Through this wonderful venture headed by the National Institute of Allergy and Infectious Diseases (NIAID), people are informed that HIV can be prevented and that each one of us has a crucial role to play in the prevention process, and must share the global responsibility.
History and Significance of World AIDS Vaccine Day
It was in 1998, May 18 that the world witnessed the observance of the first World AIDS Vaccine Day. The concept of HIV Vaccine Awareness Day stemmed from a commencement speech delivered by the former US President Bill Clinton at Morgan State University in 1997 (May 18). He had cited the absolute necessity of the vaccine to contain and eradicate the fatal disease. Clinton had emphasized putting science, technology to optimum use and generating a vaccine that would boost individual’s ability to fight HIV; and thus protect the world from the deadly clutches of AIDS.
Since then, World AIDS Vaccine Day is celebrated all across the globe by various organizations to reiterate and remind people about the preventive measures, and spread education about AIDS, encourage researchers; and ensure common man’s complete participation in this noble drive.

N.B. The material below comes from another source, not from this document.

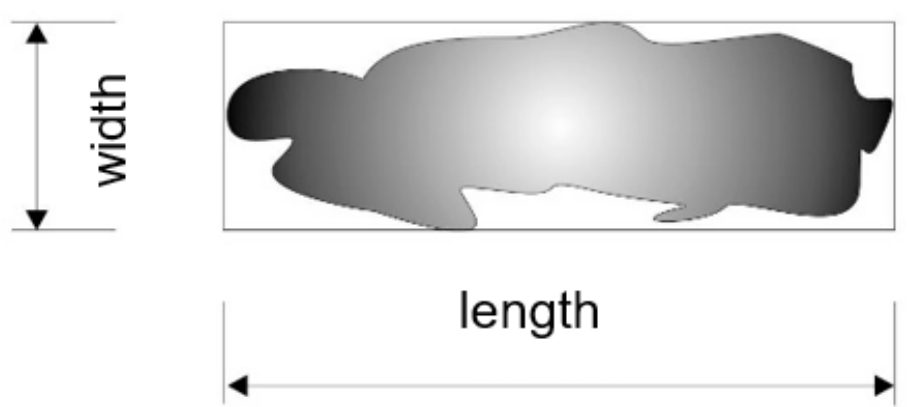
Figure 3. Basic dimensions of disintegrated wood mass particles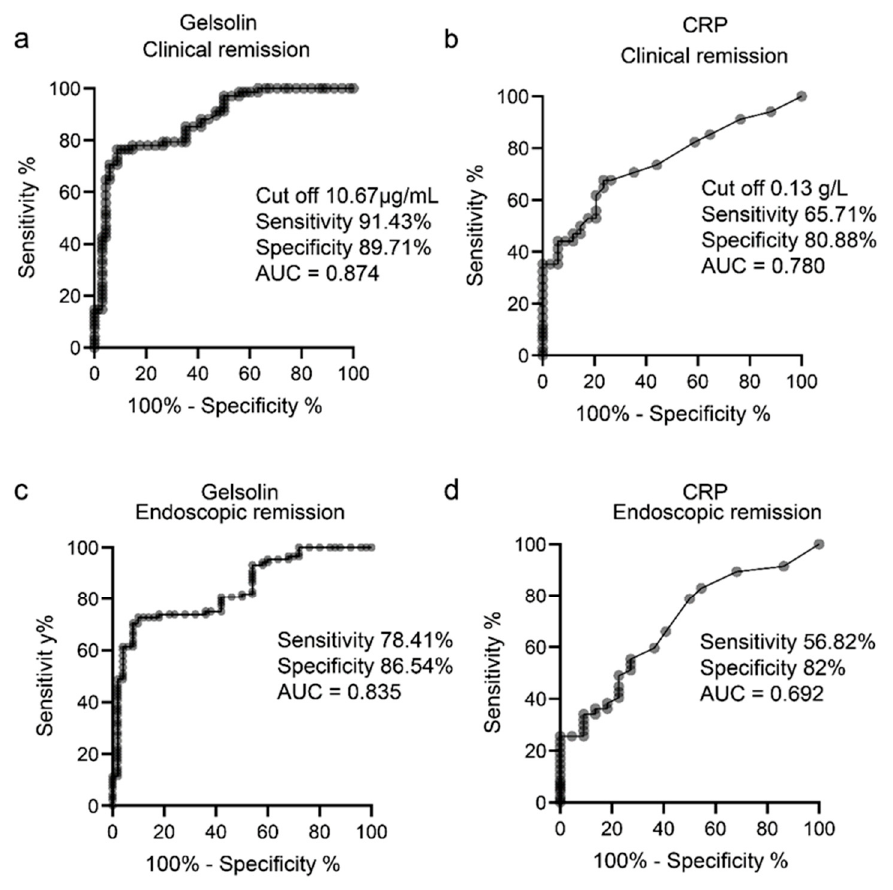
Figure 3. GSN level reflects clinical and endoscopic activities in patients with UC. Receiver operating characteristic (ROC) curves for GSN and CRP indicating their sensitivity and specificity in discriminating ( a , b ) clinical remission and ( c , d ) endoscopic remission.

HIV stands for Human Immunodeficiency Virus which attacks the body’s immunity. It can be contracted through sharing of needles, blood, unprotected sex; or can be transmitted from mother to child during pregnancy. Symptoms of flu, fever, sore throat and fatigue mark the infection’s outbreak within a few weeks.
Acquired Immunodeficiency Syndrome (AIDS) is the next stage to which the virus progresses.
Anti-retroviral Therapies (ARTs) are known to hinder the development of the disease but no permanent cure has been discovered yet.
So the creation of a HIV Vaccine could serve as a preventive measure among people who do not have HIV. The efforts are aimed at expediting the vaccine creation.
Theme of World AIDS Vaccine Day
In keeping with the goal of World AIDS Vaccine Day, every year a particular theme is chosen as part of its awareness campaign. World AIDS Vaccine Day theme this year is ‘Global solidarity, shared responsibility’.